Latife olsun için bakınız size iki tane yaşanmış örnek sunuyorum:

1-Bendeniz İstanbul’da 1963’de Harbiyede, Selimiye Kışlasında istihbarat askeriyim. O zaman istihbarat askerleri sevil saç-sakal serbest. Arada tıraş oluyorum. Bir Ramazan’da Rum bir berber ki beyefendi bir ustaya tıraş oluyorum. Tıraş esnasında bir sigara dumanı kokusu geldi. O zaman insanlar inançlara daha saygılı, daha dikkatli ve hassas davranıyorlar. Benim burnuma koku gelince başımı sağa sola gayri ihtiyari çevirmişim. Bunun farkına varan berber durumu anladı ve elindeki makineyi bıraktı. Bitişikteki odaya girdi. Ben koltuktayım. İçeriden bir gürültü ses geldi. Ben de koltuktan kalktım. Odanın kapısı aralık içeri baktım. Berberin oğluymuş. İçeride sigara içiyor. Duman kokusu oradan gelmiş. Berber oğlu ile münakaşa ediyor, hatta oğlunu tokatlamış, hemen ben müdahele ettim. O zaman da hocayım. Berber de benim din adamı olduğumu da biliyor. Ben herkes reyinde hürdür, çocuğa dokunma dedim. Rum berber, “Hayır” dedi. “Herkes inancında hürdür amma, başkalarının inancına saygısı olmayanın kendine ve kendi inancına saygısı yoktur. Bir daha yapamaz. Onun namına özür dilerim” dedi.

Bunu diyen Rum-Hıristiyan ama insan, ama beyefendi, yani adam gibi adam, acaba diyorum, o usta bugünleri görüyor mu veya görse, Müslümanlar birbirlerine saygı duymazlarsa başkasından nasıl saygı beklerler demez mi acaba diyorum. Bu hal aynı zamanda bir empati olduğu kadar bir hassasiyettir. Bir nezakettir, hatta beyefendiliktir. Olgun, saygılı bir insanlık sıfatıdır diyorum. Hiç kimsenin özeli hiç kimseyi ilgilendirmez. Ama insana insanca saygı diye bir toplumsal kural var. Bunun ihlali ise toplumu bozar. Saygıyı sevgiyi zedeler diye düşünüyorum.

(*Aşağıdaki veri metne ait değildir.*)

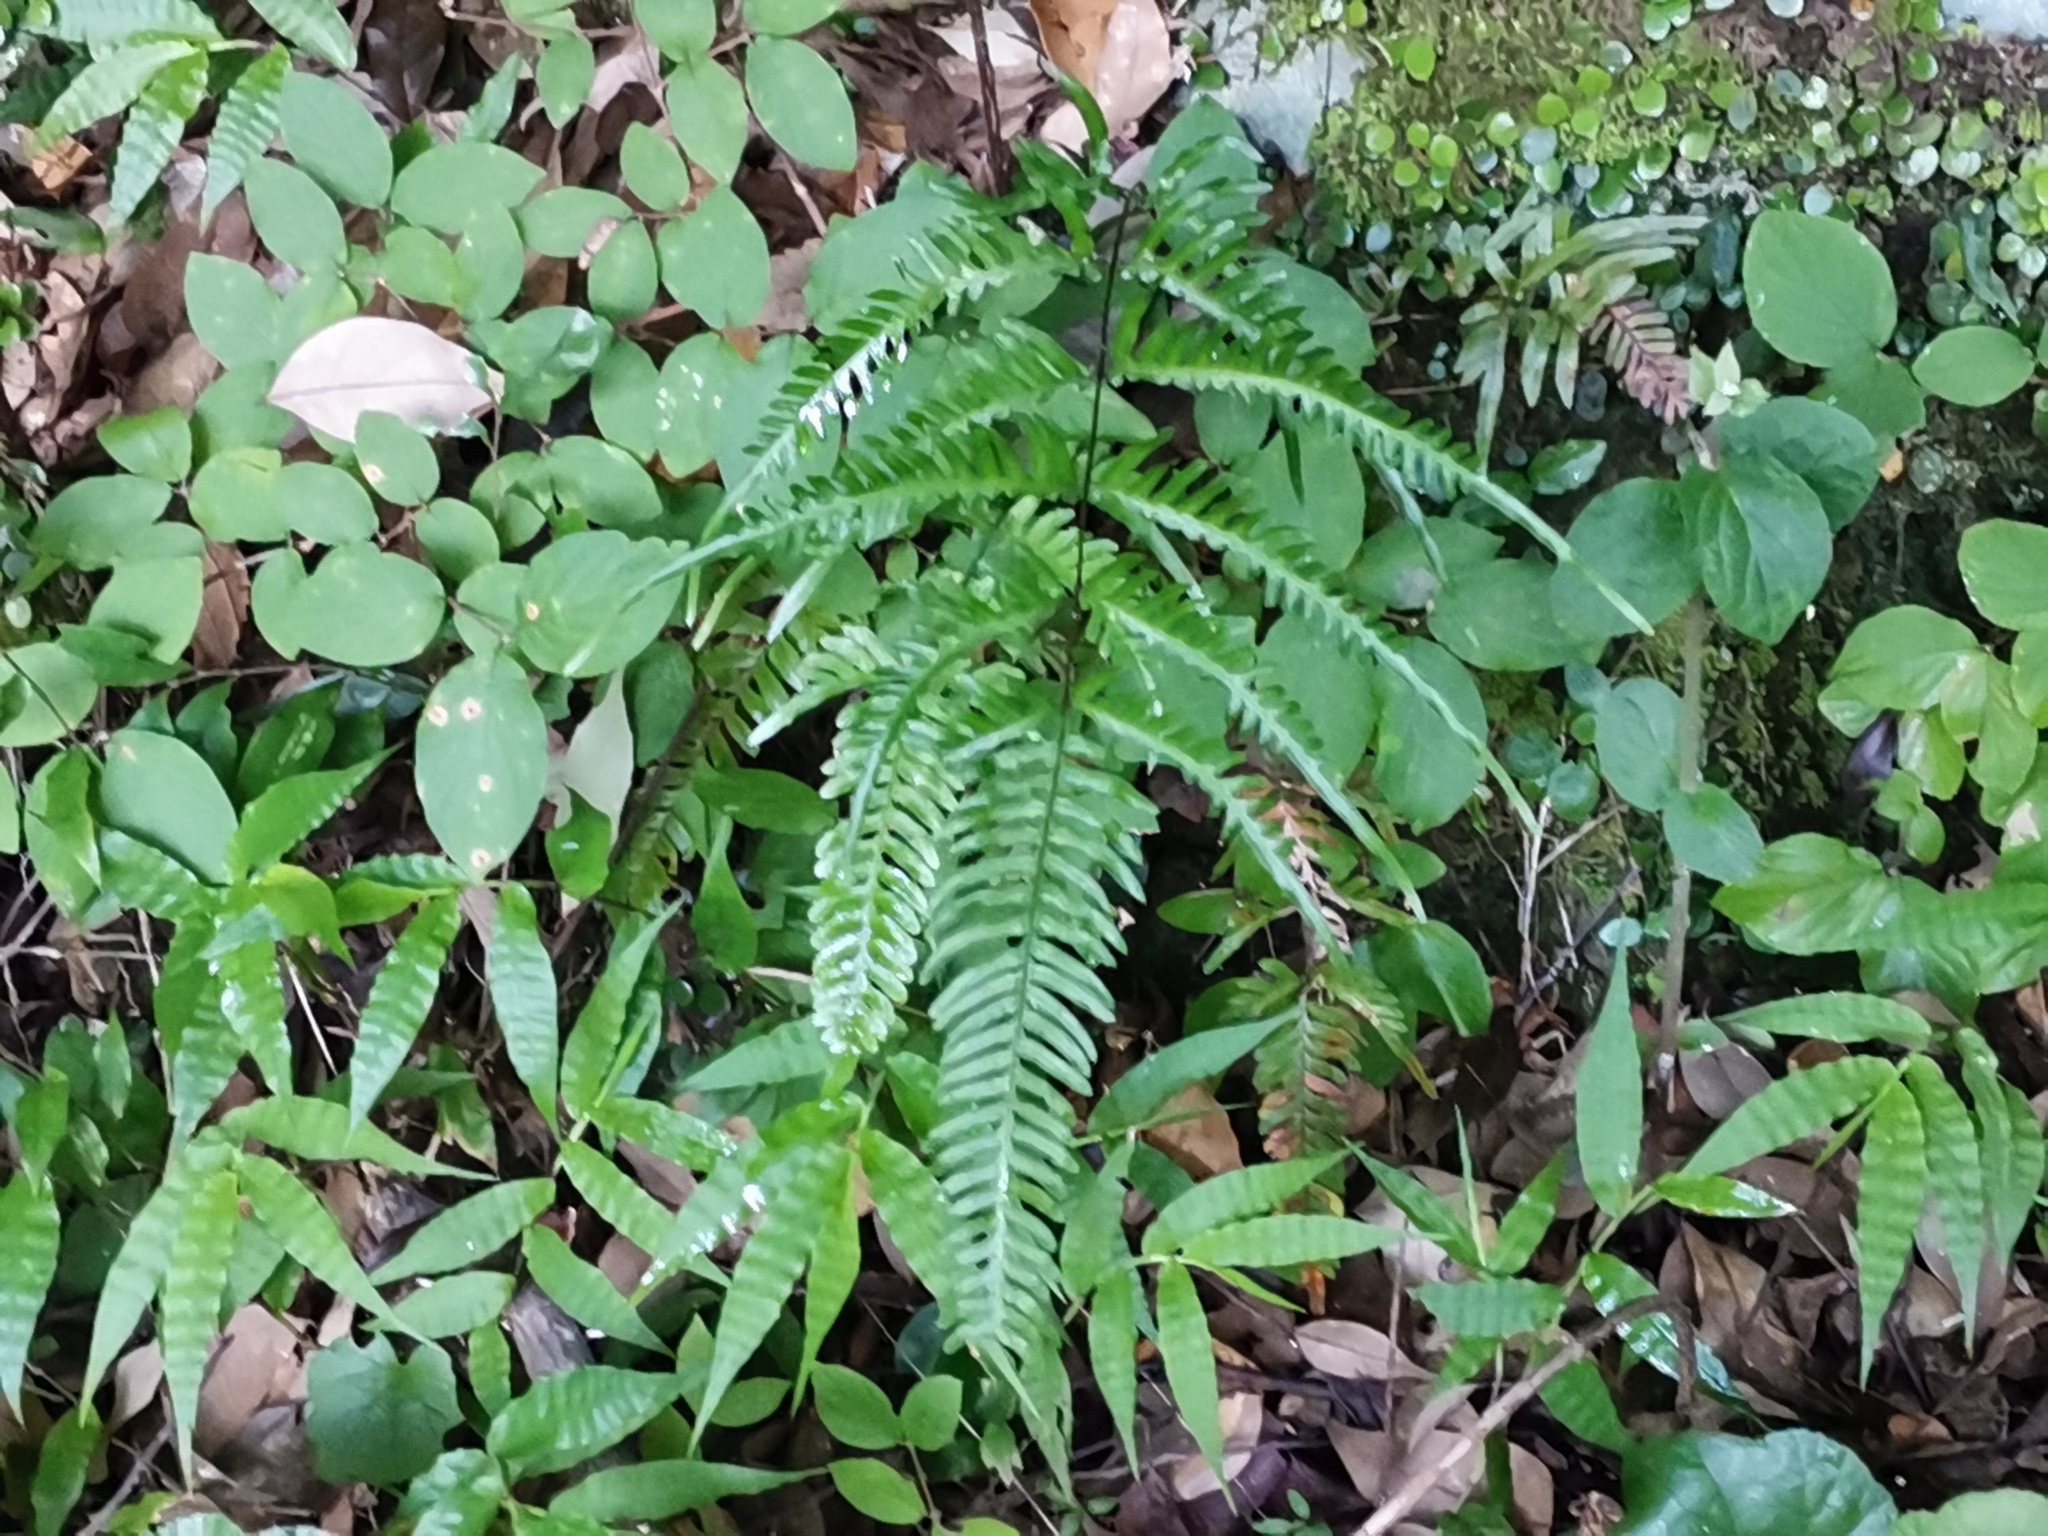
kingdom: Plantae
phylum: Tracheophyta
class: Polypodiopsida
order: Polypodiales
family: Pteridaceae
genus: Pteris
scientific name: Pteris dispar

İkinci bir espri: Karadenizliler dini hassasiyetleri yüksek olan insanlardır. Hatta hocam derdi ki; çok alim hocalar Karadenizden, Trabzon, Rize gibi yerlerden çıkar. Trabzon’un Çaykara ilçesinde Sulatn Murat Yaylası var. Orada şehitlikler var. Karadeniz’in yiğit insanları Rus ordusunu yüzlerce şehit vererek mağlup etmişler ve oradan Bayburt tarafına inmelerini önlemişler. Bu savaşta şehit olanların mezarları o Murat Yaylasında, muhteşem doğası olan bir yer. Orada bir kardeşimiz anlattı. Bu yaylaya zamanında yol yapıyoruz. Dik arazi. Çok zor şartlarda çalışıyoruz. Aylardan Ramazan. Kalabalık bir gurubuz. Hepimiz de oruçluyuz. Vakit ikindiye yaklaştı. Son derece açlık ve susuzluk canımıza tak etti. Bazılarımız dayanamadı, berrak suyu içerek oruçlarını bozdular, vakti beklemeden yediler. Onların oruçlarını yediğini görenler de onlara katıldılar. İçimizde orucunu bozmayan bir kişi kaldı, o kişi de çok zorlandı. Neticede; buz gibi akan suyun başına vardı. İki avucuna suyu doldurdu. Bizler içecek diye bakıyorduk. Elini havaya kaldırdı: Ey ulu Allahım. Görüyorsun, piliyorsun ki, herkes bu suyu içti. (Haşa) Benim yerimde sen olsan bir kul olarak bu darlıkta bu berrak buz gibi suyu bu sıcakta val.... içersin. Ama ben ölsem de içmeyeceğum. Ama senden bir ricam var. Sakın bu iyiliğumi unutma eyu mi” dedi ve avucundaki suyu döktü ve bu kişi son anlarında aynı itikadı ve ibadeti sürdürdü.